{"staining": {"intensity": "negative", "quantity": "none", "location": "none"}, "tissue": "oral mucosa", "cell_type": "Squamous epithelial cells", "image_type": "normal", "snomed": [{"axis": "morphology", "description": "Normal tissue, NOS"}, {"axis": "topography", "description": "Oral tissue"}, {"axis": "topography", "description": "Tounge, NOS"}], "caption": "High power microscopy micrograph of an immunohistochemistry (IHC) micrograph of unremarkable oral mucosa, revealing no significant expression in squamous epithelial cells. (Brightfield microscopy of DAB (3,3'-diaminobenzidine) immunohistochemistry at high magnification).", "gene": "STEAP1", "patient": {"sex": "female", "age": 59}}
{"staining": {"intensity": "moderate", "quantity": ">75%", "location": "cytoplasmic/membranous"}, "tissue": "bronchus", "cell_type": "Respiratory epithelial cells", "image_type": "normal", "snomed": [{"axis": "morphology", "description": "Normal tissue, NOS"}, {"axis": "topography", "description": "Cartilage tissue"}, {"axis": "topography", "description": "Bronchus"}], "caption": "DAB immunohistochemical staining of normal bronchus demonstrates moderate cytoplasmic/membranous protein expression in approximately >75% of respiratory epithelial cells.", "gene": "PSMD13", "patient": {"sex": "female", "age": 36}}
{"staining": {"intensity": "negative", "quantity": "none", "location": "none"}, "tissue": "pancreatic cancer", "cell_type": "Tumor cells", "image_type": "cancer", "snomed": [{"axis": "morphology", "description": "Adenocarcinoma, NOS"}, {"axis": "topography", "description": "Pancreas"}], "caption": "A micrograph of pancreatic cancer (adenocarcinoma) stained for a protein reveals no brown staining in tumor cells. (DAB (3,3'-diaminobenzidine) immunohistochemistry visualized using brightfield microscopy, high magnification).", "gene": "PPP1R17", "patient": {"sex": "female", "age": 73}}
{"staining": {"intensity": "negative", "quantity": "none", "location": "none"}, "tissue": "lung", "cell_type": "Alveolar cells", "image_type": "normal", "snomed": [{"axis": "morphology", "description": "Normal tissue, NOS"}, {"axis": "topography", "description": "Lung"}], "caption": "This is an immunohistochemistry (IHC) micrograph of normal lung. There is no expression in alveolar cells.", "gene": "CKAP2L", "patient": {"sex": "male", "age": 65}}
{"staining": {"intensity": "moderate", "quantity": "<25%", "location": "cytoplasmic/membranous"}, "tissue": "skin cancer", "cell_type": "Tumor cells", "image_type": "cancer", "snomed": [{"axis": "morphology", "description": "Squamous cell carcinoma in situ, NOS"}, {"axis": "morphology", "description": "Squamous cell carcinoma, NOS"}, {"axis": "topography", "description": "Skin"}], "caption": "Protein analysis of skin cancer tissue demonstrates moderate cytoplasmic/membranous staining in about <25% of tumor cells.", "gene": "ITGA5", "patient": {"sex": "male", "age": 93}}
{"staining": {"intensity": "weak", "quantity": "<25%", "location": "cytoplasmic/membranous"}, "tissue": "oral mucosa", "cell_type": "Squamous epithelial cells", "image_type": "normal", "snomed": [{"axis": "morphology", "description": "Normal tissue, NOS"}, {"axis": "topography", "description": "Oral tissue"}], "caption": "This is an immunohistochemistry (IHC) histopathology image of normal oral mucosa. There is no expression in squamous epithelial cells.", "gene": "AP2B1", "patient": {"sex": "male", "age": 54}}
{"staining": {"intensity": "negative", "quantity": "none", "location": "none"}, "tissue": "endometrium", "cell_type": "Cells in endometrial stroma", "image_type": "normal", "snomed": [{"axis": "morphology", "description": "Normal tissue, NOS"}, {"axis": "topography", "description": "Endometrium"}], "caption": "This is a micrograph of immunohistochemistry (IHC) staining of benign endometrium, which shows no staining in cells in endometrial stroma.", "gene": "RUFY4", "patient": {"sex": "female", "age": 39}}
-------
• _Your task_
Take every line from the data above that holds "There" and copy it out.

• _Solved exercise_
{"staining": {"intensity": "negative", "quantity": "none", "location": "none"}, "tissue": "lung", "cell_type": "Alveolar cells", "image_type": "normal", "snomed": [{"axis": "morphology", "description": "Normal tissue, NOS"}, {"axis": "topography", "description": "Lung"}], "caption": "This is an immunohistochemistry (IHC) micrograph of normal lung. There is no expression in alveolar cells.", "gene": "CKAP2L", "patient": {"sex": "male", "age": 65}}
{"staining": {"intensity": "weak", "quantity": "<25%", "location": "cytoplasmic/membranous"}, "tissue": "oral mucosa", "cell_type": "Squamous epithelial cells", "image_type": "normal", "snomed": [{"axis": "morphology", "description": "Normal tissue, NOS"}, {"axis": "topography", "description": "Oral tissue"}], "caption": "This is an immunohistochemistry (IHC) histopathology image of normal oral mucosa. There is no expression in squamous epithelial cells.", "gene": "AP2B1", "patient": {"sex": "male", "age": 54}}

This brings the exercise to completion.